Extrait fourni:

_ _ _ _ _

11. D'autre part, si le principe général des droits de la défense imposait à l'administration fiscale de mettre la société Pigeon Carrières à même de présenter ses observations dès lors qu'elle entendait établir des droits excédant le montant de ceux résultant des éléments déclarés par l'intéressée, les rectifications envisagées reposant notamment sur la remise en cause de l'affectation des terrains déclarée par cette dernière, l'administration a satisfait à cette obligation dès lors que, par courriers du 9 juillet 2015, elle l'a informée de ces rectifications, de leurs motifs et du détail des bases d'imposition telles que rectifiées. Par ailleurs, et contrairement à ce que soutient la société requérante, le principe général des droits de la défense n'imposait pas que l'administration l'informe, préalablement à la mise en recouvrement des impositions contestées, du montant en droits et pénalités des rectifications envisagées. Enfin, si l'intéressée fait valoir une discordance entre les bases d'imposition portées à sa connaissance à la suite de l'interlocution départementale et celles figurant sur les avis d'imposition, celle-ci manque en fait dès lors qu'il résulte de l'instruction que la " valeur locative imposable méthode comptable " indiquée, pour chaque année et pour chaque site, dans le courrier du 7 juillet 2016, et détaillée en annexe, correspond à la " base rectifiée RS " portée sur les avis d'imposition. Par suite, la société requérante n'est pas fondée à soutenir que les impositions en litige auraient été établies en méconnaissance du principe général des droits de la défense.

_ _ _ _ _

Données fournies:
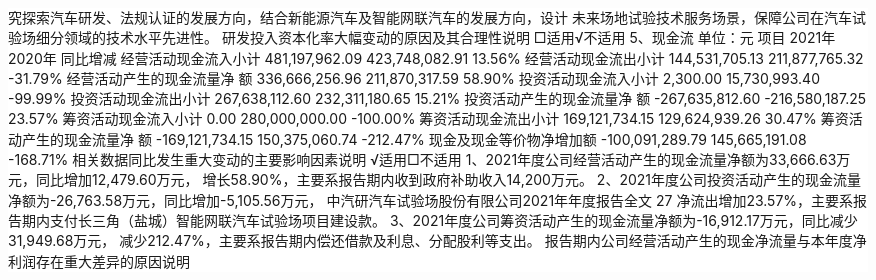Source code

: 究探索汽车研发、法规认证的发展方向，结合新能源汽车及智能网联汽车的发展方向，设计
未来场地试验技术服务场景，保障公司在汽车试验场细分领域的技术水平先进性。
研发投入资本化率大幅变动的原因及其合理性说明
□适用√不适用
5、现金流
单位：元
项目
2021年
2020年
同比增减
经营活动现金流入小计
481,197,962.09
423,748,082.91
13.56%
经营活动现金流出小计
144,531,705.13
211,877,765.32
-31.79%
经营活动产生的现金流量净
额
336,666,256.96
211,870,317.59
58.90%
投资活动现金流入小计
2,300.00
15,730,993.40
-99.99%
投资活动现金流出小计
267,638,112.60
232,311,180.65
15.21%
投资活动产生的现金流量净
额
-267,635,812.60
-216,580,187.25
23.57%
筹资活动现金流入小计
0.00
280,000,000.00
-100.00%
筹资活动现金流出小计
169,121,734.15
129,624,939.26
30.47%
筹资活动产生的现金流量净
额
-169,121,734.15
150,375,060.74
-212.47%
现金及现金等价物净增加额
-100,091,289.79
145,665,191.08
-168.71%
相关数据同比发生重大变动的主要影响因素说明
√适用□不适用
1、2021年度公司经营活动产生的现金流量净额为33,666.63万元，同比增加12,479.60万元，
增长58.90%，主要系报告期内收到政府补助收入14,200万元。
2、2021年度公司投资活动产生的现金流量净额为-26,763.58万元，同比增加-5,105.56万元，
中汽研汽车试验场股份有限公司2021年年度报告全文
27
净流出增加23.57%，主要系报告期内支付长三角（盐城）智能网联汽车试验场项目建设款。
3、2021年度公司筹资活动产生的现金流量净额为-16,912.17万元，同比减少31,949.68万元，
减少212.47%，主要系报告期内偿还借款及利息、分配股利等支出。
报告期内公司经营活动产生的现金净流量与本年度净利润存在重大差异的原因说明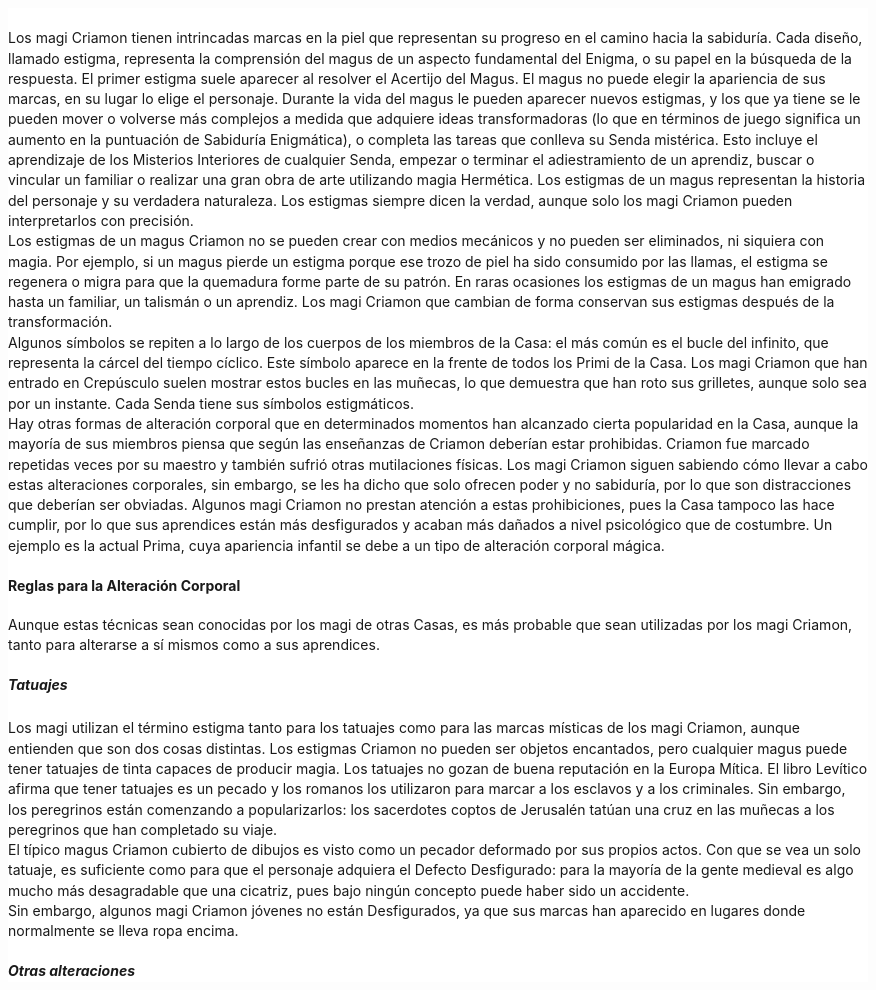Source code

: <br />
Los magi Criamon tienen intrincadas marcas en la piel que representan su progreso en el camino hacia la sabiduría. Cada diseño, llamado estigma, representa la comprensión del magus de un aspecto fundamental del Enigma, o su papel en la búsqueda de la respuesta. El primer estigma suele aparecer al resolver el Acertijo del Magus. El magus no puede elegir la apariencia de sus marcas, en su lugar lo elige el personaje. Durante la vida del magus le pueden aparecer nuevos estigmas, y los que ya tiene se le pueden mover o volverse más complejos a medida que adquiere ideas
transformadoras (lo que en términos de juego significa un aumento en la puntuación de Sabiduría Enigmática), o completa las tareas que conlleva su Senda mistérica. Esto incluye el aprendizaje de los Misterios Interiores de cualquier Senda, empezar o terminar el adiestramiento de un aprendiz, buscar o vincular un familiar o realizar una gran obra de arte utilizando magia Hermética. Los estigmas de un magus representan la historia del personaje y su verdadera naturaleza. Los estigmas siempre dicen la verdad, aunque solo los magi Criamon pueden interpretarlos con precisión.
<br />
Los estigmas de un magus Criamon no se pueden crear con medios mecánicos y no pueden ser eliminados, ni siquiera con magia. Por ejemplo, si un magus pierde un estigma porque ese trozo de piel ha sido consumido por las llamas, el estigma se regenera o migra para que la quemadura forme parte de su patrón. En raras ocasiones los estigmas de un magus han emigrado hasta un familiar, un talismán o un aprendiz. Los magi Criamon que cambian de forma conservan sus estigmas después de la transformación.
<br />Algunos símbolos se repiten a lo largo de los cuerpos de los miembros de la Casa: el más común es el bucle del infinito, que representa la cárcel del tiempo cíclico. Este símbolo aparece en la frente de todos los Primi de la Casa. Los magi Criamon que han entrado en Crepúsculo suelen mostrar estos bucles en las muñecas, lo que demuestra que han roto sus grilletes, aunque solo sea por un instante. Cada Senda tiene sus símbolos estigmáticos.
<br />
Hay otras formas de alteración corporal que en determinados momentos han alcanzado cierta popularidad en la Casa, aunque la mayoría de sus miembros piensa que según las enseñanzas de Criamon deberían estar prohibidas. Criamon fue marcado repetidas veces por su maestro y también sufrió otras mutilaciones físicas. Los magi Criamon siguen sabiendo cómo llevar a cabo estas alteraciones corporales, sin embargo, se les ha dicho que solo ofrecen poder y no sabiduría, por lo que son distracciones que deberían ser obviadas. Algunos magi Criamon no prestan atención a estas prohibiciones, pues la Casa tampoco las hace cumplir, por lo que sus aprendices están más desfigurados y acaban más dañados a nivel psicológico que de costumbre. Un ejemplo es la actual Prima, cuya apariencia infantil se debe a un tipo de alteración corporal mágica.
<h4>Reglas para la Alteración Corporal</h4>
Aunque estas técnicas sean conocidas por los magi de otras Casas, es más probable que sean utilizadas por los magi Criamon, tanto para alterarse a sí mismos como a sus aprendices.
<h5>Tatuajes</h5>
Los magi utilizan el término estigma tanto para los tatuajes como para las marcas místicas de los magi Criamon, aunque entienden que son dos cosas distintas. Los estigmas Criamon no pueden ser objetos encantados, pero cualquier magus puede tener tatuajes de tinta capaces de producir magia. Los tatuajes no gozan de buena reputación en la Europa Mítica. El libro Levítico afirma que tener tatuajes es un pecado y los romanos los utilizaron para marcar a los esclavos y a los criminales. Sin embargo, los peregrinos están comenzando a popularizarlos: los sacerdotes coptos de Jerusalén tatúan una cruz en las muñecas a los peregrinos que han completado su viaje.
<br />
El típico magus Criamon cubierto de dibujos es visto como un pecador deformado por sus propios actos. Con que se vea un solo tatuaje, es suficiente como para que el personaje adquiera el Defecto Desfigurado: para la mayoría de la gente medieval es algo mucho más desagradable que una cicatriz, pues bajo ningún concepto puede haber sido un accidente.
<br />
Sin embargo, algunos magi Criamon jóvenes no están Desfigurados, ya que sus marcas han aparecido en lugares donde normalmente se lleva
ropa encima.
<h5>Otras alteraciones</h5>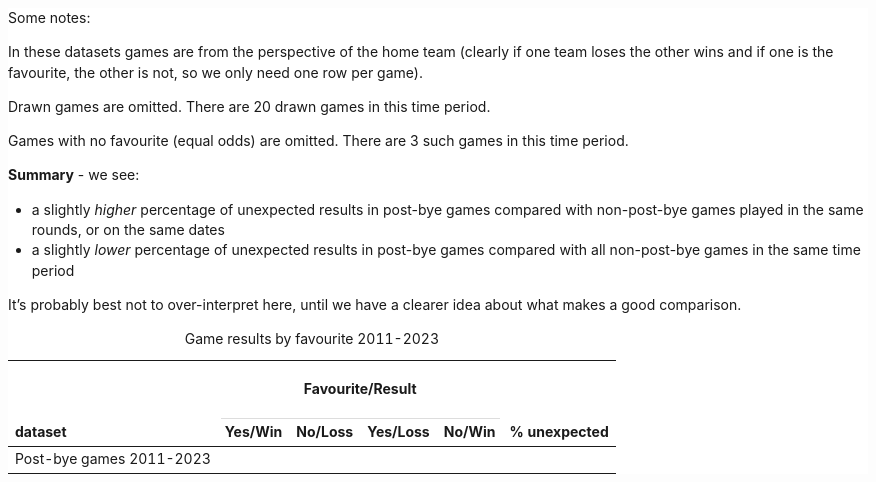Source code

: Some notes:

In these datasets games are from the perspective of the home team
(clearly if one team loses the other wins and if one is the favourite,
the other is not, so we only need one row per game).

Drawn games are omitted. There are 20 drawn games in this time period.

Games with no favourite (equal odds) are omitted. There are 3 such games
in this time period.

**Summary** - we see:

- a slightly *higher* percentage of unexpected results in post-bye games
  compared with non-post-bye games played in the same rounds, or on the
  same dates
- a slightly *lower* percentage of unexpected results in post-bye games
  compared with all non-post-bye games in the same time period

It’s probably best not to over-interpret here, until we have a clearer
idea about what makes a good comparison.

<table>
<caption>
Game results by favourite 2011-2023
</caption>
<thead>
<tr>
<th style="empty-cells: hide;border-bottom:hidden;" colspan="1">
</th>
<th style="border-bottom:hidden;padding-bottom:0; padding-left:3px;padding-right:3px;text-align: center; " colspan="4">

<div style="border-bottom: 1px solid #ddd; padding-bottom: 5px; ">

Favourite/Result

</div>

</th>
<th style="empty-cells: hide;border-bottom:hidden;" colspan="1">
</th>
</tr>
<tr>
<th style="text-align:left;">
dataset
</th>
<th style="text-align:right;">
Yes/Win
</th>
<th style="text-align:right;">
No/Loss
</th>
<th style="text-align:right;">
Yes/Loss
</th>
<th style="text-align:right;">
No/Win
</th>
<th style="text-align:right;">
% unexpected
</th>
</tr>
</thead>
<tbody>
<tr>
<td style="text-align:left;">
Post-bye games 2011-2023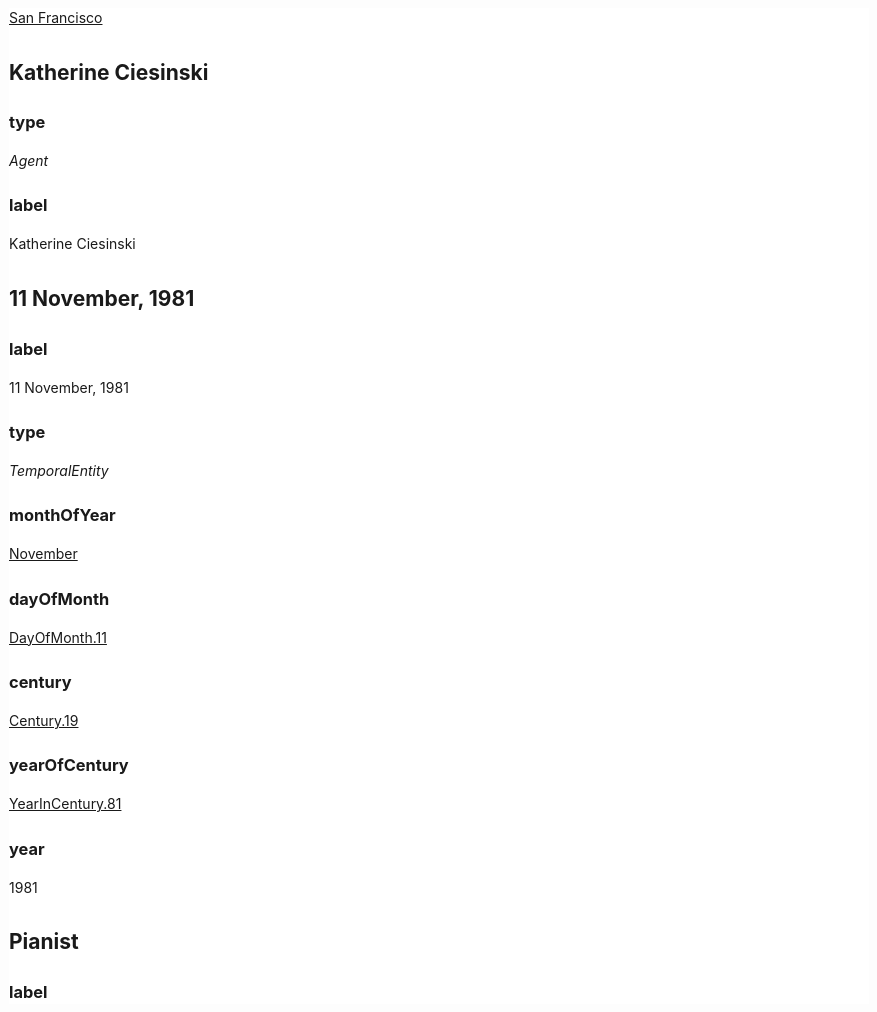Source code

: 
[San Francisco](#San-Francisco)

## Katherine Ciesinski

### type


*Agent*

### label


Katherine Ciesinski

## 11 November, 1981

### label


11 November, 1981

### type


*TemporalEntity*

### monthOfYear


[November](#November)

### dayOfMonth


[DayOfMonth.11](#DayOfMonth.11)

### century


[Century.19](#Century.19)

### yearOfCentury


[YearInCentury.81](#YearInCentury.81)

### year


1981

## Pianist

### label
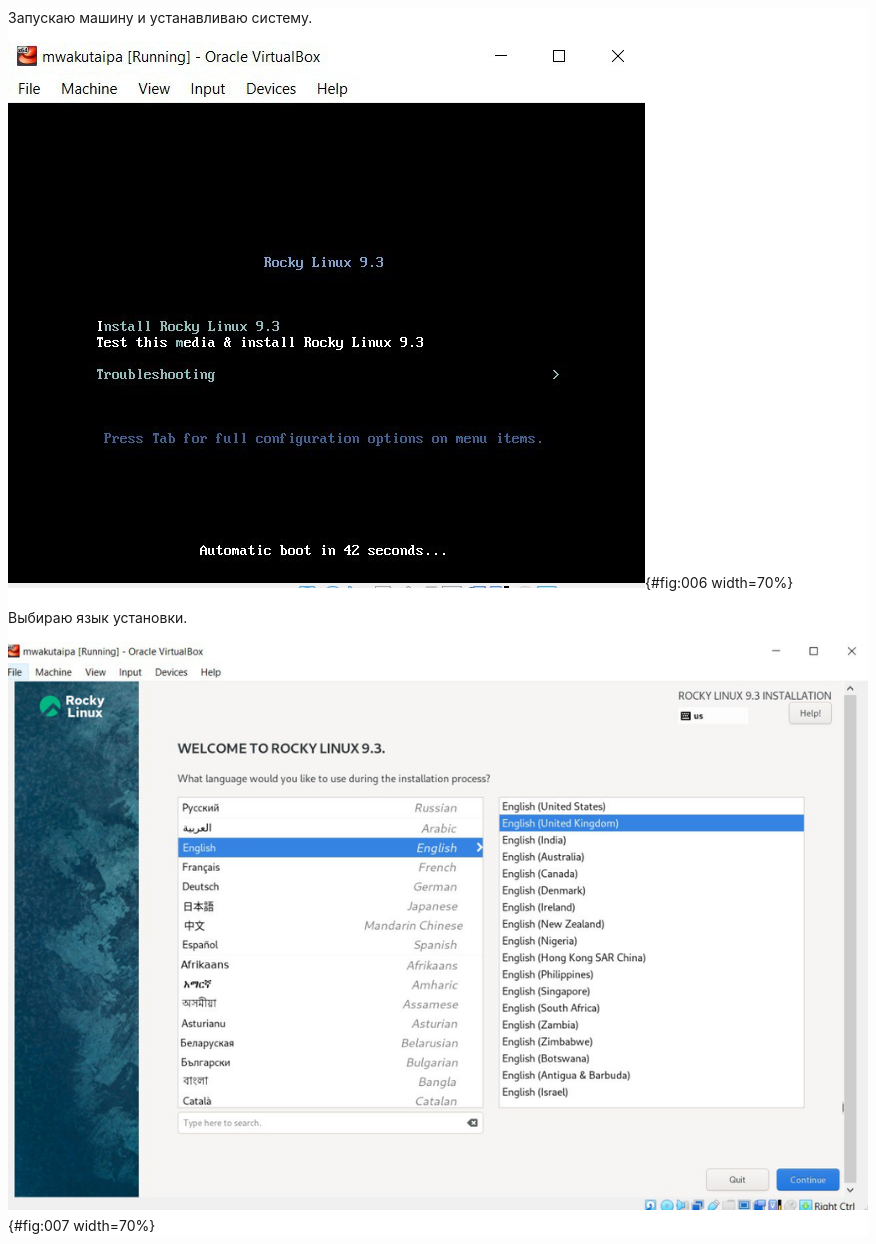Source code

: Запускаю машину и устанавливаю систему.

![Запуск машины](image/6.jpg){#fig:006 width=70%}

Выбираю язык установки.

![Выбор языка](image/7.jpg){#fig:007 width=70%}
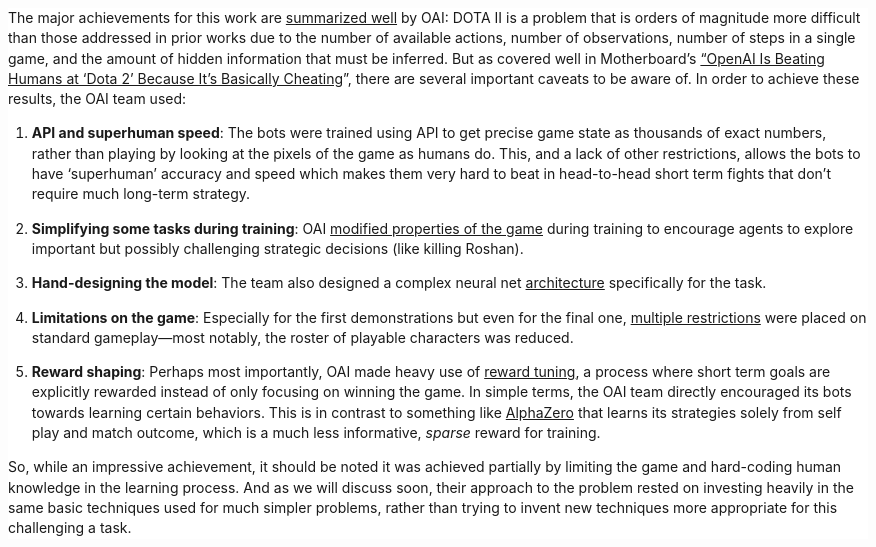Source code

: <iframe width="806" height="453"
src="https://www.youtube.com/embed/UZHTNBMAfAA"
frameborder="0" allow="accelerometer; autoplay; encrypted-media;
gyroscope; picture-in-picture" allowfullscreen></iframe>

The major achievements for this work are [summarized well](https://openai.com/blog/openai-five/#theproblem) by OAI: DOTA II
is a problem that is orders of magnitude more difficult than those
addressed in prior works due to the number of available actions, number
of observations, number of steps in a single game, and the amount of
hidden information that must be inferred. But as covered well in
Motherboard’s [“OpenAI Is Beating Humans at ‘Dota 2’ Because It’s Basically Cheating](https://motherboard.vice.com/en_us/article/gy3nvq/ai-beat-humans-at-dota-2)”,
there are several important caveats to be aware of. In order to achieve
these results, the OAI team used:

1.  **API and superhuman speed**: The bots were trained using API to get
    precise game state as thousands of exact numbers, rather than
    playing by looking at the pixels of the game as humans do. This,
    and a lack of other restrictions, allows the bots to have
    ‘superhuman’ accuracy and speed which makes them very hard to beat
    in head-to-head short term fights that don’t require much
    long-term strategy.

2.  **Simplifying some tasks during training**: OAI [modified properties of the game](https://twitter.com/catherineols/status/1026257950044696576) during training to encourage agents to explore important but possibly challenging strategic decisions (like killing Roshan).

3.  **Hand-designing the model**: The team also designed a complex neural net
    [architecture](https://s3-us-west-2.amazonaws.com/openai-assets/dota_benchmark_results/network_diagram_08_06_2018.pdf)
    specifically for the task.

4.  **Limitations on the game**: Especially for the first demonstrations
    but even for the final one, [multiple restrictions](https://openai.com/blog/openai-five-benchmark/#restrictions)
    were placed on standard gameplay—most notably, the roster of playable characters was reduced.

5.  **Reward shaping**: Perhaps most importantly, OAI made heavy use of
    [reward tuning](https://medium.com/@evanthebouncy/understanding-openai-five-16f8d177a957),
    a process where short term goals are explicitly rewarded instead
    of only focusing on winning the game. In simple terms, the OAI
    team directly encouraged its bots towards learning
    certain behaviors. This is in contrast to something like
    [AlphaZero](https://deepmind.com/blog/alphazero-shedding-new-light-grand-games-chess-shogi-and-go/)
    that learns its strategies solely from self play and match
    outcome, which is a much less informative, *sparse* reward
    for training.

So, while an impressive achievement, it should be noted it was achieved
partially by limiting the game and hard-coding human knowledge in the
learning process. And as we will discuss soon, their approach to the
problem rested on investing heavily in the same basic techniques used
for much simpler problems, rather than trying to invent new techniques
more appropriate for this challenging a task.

_ _ _ _ _

Tâche 1: Pour chacune des affirmations ci-dessous, indiquez si elle concorde avec l'extrait sur les droits de la défense en répondant par oui ou par non, puis citez mot pour mot les termes de l'extrait qui permettent de trancher. (a) L'administration a informé la société des rectifications par courriers du 9 juillet 2015. (b) Avant la mise en recouvrement, l'administration était tenue de communiquer à la société le montant en droits et pénalités des rectifications envisagées. (c) La valeur locative indiquée dans le courrier du 7 juillet 2016 correspond à la base rectifiée portée sur les avis d'imposition.
Tâche 2: Reprenez l'extrait sur les droits de la défense juste après sa dernière phrase et poursuivez la rédaction.

Votre réponse 1:
(a) Oui : « par courriers du 9 juillet 2015, elle l'a informée de ces rectifications, de leurs motifs et du détail des bases d'imposition telles que rectifiées ».
(b) Non : « le principe général des droits de la défense n'imposait pas que l'administration l'informe, préalablement à la mise en recouvrement des impositions contestées, du montant en droits et pénalités des rectifications envisagées ».
(c) Oui : « indiquée, pour chaque année et pour chaque site, dans le courrier du 7 juillet 2016, et détaillée en annexe, correspond à la " base rectifiée RS " portée sur les avis d'imposition ».

Votre réponse 2:
12. En deuxième lieu, aux termes de l'article 1393 du code général des impôts dans sa rédaction applicable aux années d'imposition en litige : " La taxe foncière est établie annuellement sur les propriétés non bâties de toute nature sises en France, à l'exception de celles qui en sont expressément exonérées par les dispositions du présent code. / Elle est notamment due pour les terrains occupés par les chemins de fer, les carrières, mines et tourbières, les étangs, les salines et marais salants ainsi que pour ceux occupés par les serres affectées à une exploitation agricole ". Aux termes du 5° de l'article 1381 du même code, dans sa rédaction applicable aux années d'imposition en litige, sont soumis à la taxe foncière sur les propriétés bâties : " Les terrains non cultivés employés à un usage commercial ou industriel, tels que chantiers, lieux de dépôt de marchandises et autres emplacements de même nature, soit que le propriétaire les occupe, soit qu'il les fasse occuper par d'autres à titre gratuit ou onéreux ". Il résulte de la combinaison de ces dispositions que les terrains non cultivés affectés à un usage commercial ou industriel sont imposés à la taxe foncière sur les propriétés bâties, du moment qu'ils n'ont pas été rendus disponibles à d'autres usages. Ces dispositions sont notamment applicables aux carrières qui font l'objet d'une exploitation à caractère industriel et n'ont pas été rendues disponibles à d'autres usages.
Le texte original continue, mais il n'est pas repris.